Many a truth is spoken in jest, and Douglas Adams' "The Hitchhiker's Guide To The Galaxy" is full of wry truths. Here's one about money on Planet Earth:
Most of the people living on it were unhappy for pretty much of the time. Many solutions were suggested for this problem, but most of these were largely concerned with the movements of small, green pieces of paper, which is odd, because on the whole, it wasn't the small, green pieces of paper which were unhappy.
It's odd how money seems more important than the here-and-now. Some would say that money changes real life for the worse, because it is a distorted representation of reality.

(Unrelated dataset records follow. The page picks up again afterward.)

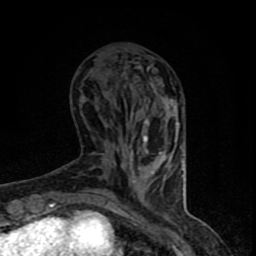
Breast MRI (dynamic contrast-enhanced), one axial slice. Position 27 of 90 along the scan axis. Cropped to one breast. Dynamic contrast-enhanced series, time point 2 of 8 at this slice position (early post-contrast). 1.5 T. TE 4.2 ms, TR 7 ms. 2 mm slice thickness. 256 × 256 image matrix, field of view 150 × 150 mm. Female patient.
Annotated regions visible in this slice (semi-automatically segmented with operator editing):
- enhancing-tissue mask used for the functional tumour volume (all voxels passing the contrast-enhancement thresholds inside the analysis volume; usually the tumour): bounding box [x1, y1, x2, y2] px = [94, 95, 184, 206]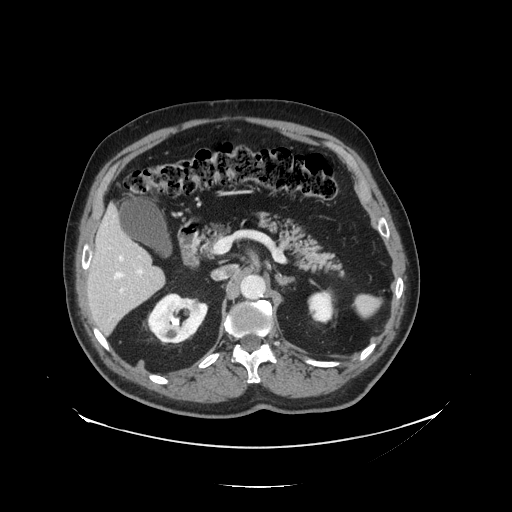
Contrast-enhanced abdominal CT, one axial slice. Position 72 of 138 along the scan axis. Reconstruction kernel STANDARD. Intravenous contrast given. Soft-tissue window (W 400 / L 40 HU). 2.5 mm slice thickness. 512 × 512 image matrix, field of view 497 × 497 mm. From the clinical record (not read from this slice): patient: male, age 56 years at operation; diagnosis: colorectal cancer liver metastases, imaged before liver resection; multiple liver metastases: no; largest metastasis: 1.5 cm; disease in both lobes: no.
Outlined on this slice (manually delineated by an expert):
- hepatic veins: bounding box <114,256,124,278> (left, top, right, bottom; pixels)
- liver: <87,210,165,335>
- planned liver remnant (the part of the liver to remain after resection): <87,210,154,287>
- portal vein (with intrahepatic branches): <119,268,143,293>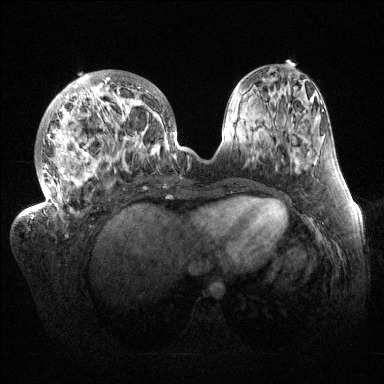
Breast MRI (dynamic contrast-enhanced), one axial slice. Position 52 of 144 along the scan axis. Dynamic contrast-enhanced series, time point 2 of 6 at this slice position (early post-contrast). 1.5 T. TE 1.5 ms, TR 4.6 ms. 1.2 mm slice thickness. 384 × 384 image matrix. Female patient.
Structures marked on this image (semi-automatically segmented with operator editing):
- enhancing-tissue mask used for the functional tumour volume (all voxels passing the contrast-enhancement thresholds inside the analysis volume; usually the tumour): bounding box <32,70,177,219> (left, top, right, bottom; pixels)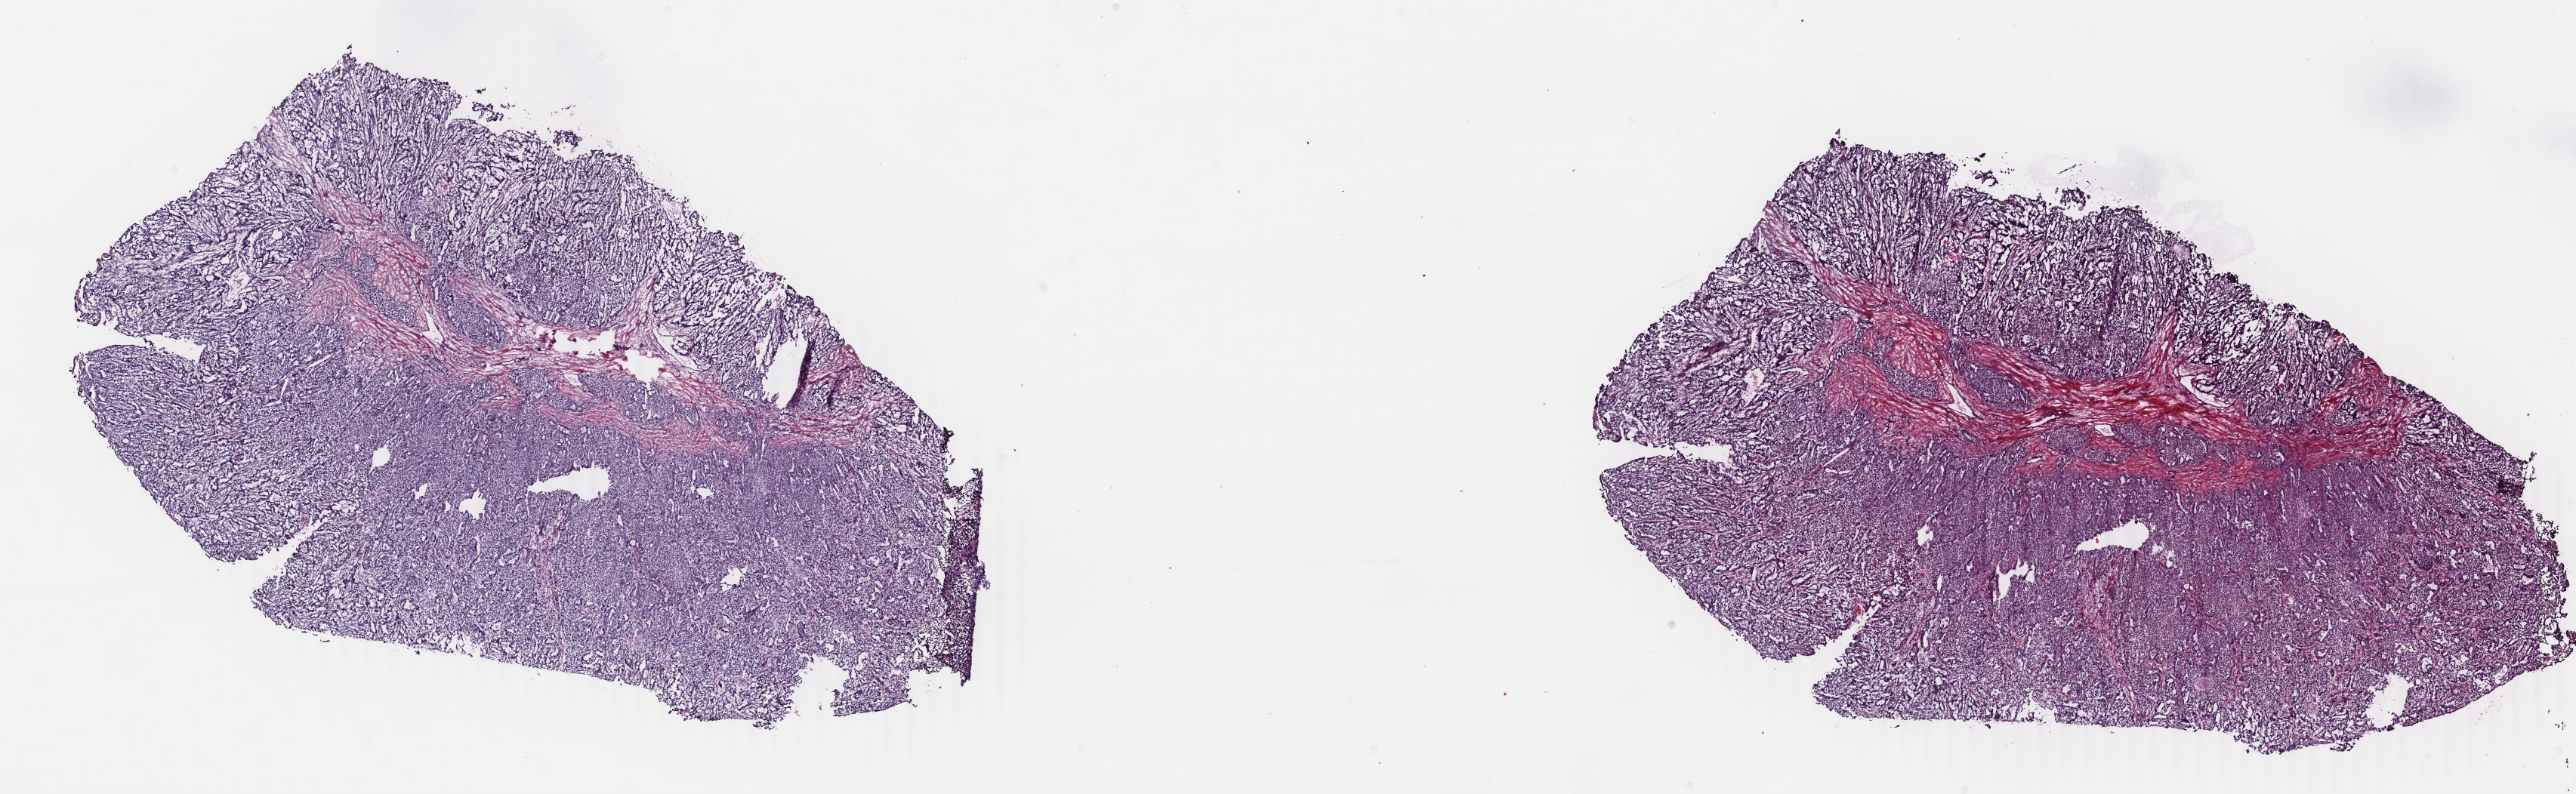
H&E-stained whole-slide image — low-resolution overview of the scanned area, about 27.1 x 8.4 mm, frozen section from the top of the tissue portion, sample: primary tumour, uterus. Patient: female, age at initial diagnosis 48 years. Histologic grade: G1 (well differentiated).
FIGO stage: IA. Pathologic diagnosis: Endometrioid adenocarcinoma, NOS (endometrium).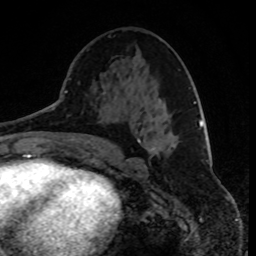
Breast MRI, one axial slice; position 40 of 80 along the scan axis; cropped to one breast; dynamic contrast-enhanced series, time point 2 of 8 at this slice position (early post-contrast); 1.5 T; TE 4.2 ms, TR 7 ms; 2 mm slice thickness; 256 × 256 image matrix, field of view 165 × 165 mm. Female patient.
Structures marked on this image (semi-automatic segmentation, software-assisted and operator-edited):
- enhancing-tissue mask used for the functional tumour volume (all voxels passing the contrast-enhancement thresholds inside the analysis volume; usually the tumour): bounding box [x1, y1, x2, y2] px = [151, 147, 155, 151]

One solution is to try to amend the money system. This site reproduces the text of Richard Douthwaite's "The Ecology Of Money", a piece on money and community currency systems.
Another is to try to live without money, or nearly so, and instead have a more direct relationship with the land - for example, the Tinker's Bubble community in Somerset. I don't know whether the whole world can go that way - not everyone is so skilful, or can get hold of such lovely land and resources in such a relatively peaceful, prosperous and tolerant country; but to quote the poet Elizabeth Jennings, "sickness for Eden was so strong".
Meanwhile, the rest of us have to use some of our precious time, trying to prevent the value of our savings being stolen by inflation, and avoiding the worst consequences of an ill-managed economic system that, if it breaks down, could lead to a long period of hardship.